When Bas left I asked him if I could write for State of Search too. I never thought about leaving Searchcowboys but I thought I could write different articles on both blogs to attract more attention.
For me it's better to have writing opportunities on both blogs. I even have one blogpost for Searchcowboys ready on my computer!
But a few things on Searchcowboys weren't okay from the beginning:
- the lack of comment spamfilters.
- the publicity in Dutch on an english blog.
We told the owner's of Searchcowboys of these problems more than one year ago, but nothing happened. Okay, no problem.
But then Bas left and we were all asking what will happen with Searchcowboys, what will happen with our content? And we never got an answer to that! We never got not even one e-mail of the SC owners.
Than we saw new bloggers getting introduced. That's okay. We didn't know if these were the new chief editors, but okay we got new colleagues....great.
I love working with Bas, because of his dedication to our industry, but for me personally it would be better to have the opportunity to write on both blogs. But when colleagues abuse the reputation that we build together in the past 1,5 years I just don't want to write anymore.

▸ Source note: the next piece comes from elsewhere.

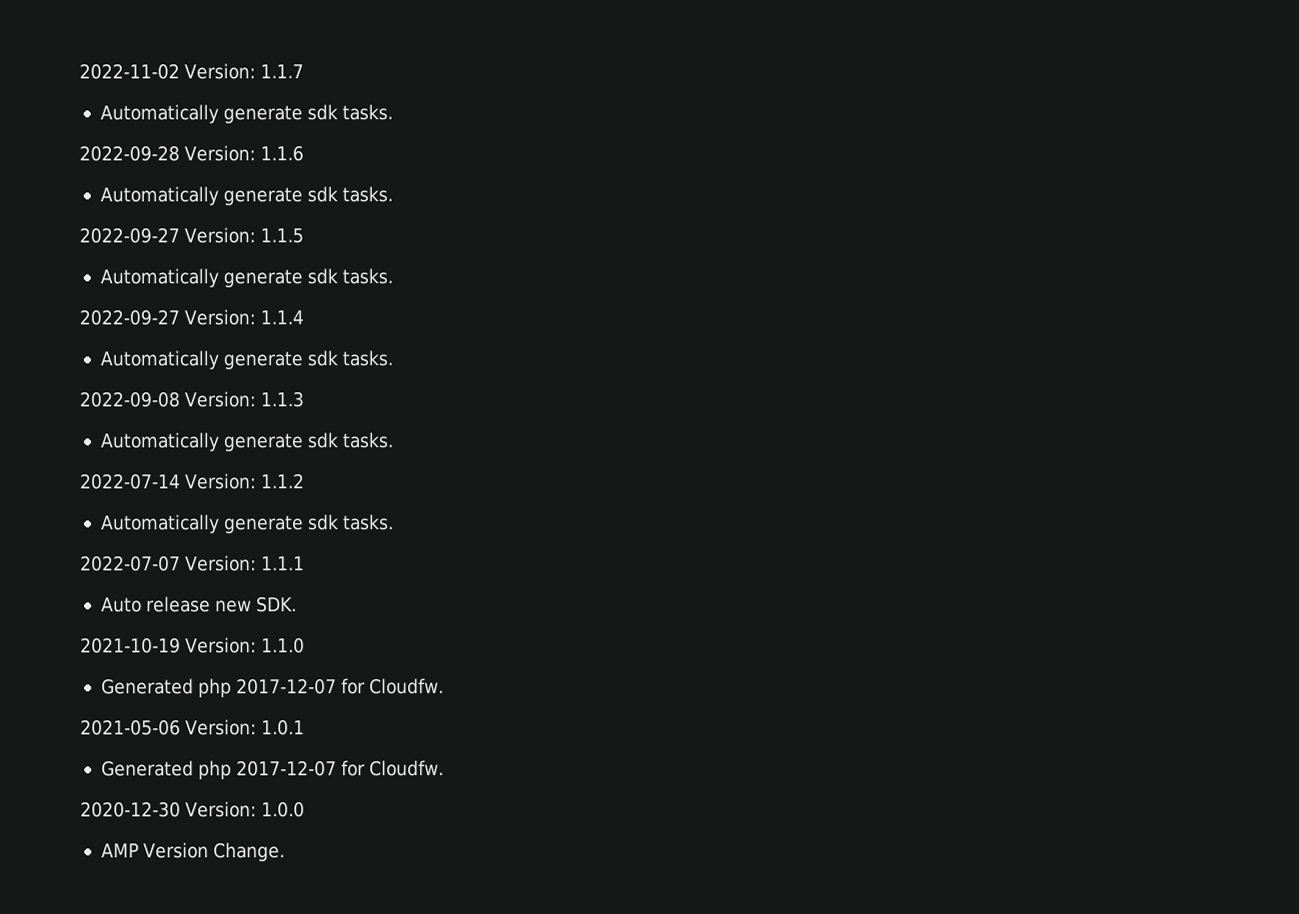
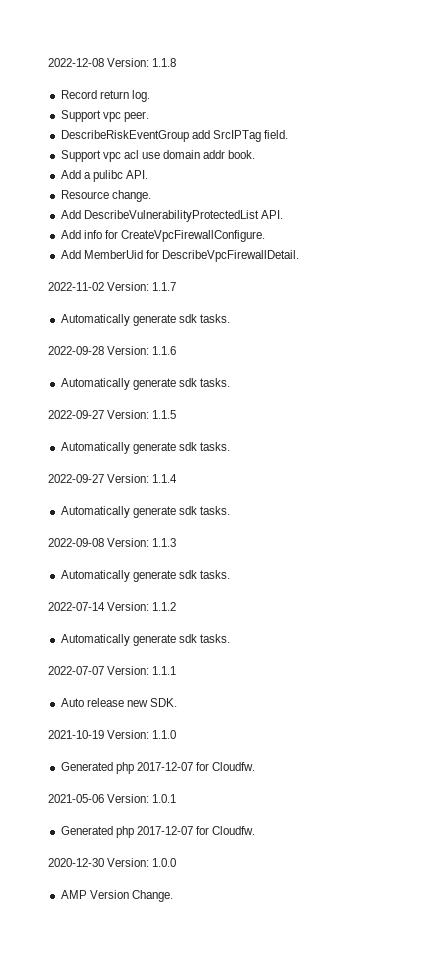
(79, 71) none -> [48,58,177,67] [60,90,150,102] [60,110,149,122] [60,130,288,142] [60,150,256,162] [60,170,148,182] [60,190,151,202] [60,210,283,222] [60,230,265,242] [60,250,299,262] 2022-12-08 Version: 1.1.8 // Record return log. // Support vpc peer. // DescribeRiskEventGroup add SrcIPTag field. // Support vpc acl use domain addr book. // Add a pulibc API. // Resource change. // Add DescribeVulnerabilityProtectedList API. // Add info for CreateVpcFirewallConfigure. // Add MemberUid for DescribeVpcFirewallDetail. //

I was hoping to get a reaction of the SC owners, but all I saw is that they are blaming Bas for this. Bas didn't even know about my post until I posted it!
Tue 11 May 2010, 11:49
Oops something went wrong copying/pasting my comment. Sorry for that! I still have an account, but unfortunately we cannot edit comments :(
Tue 11 May 2010, 11:54
Great post. I can't believe that someone would give the viagra spammers a login though - that's just suicide!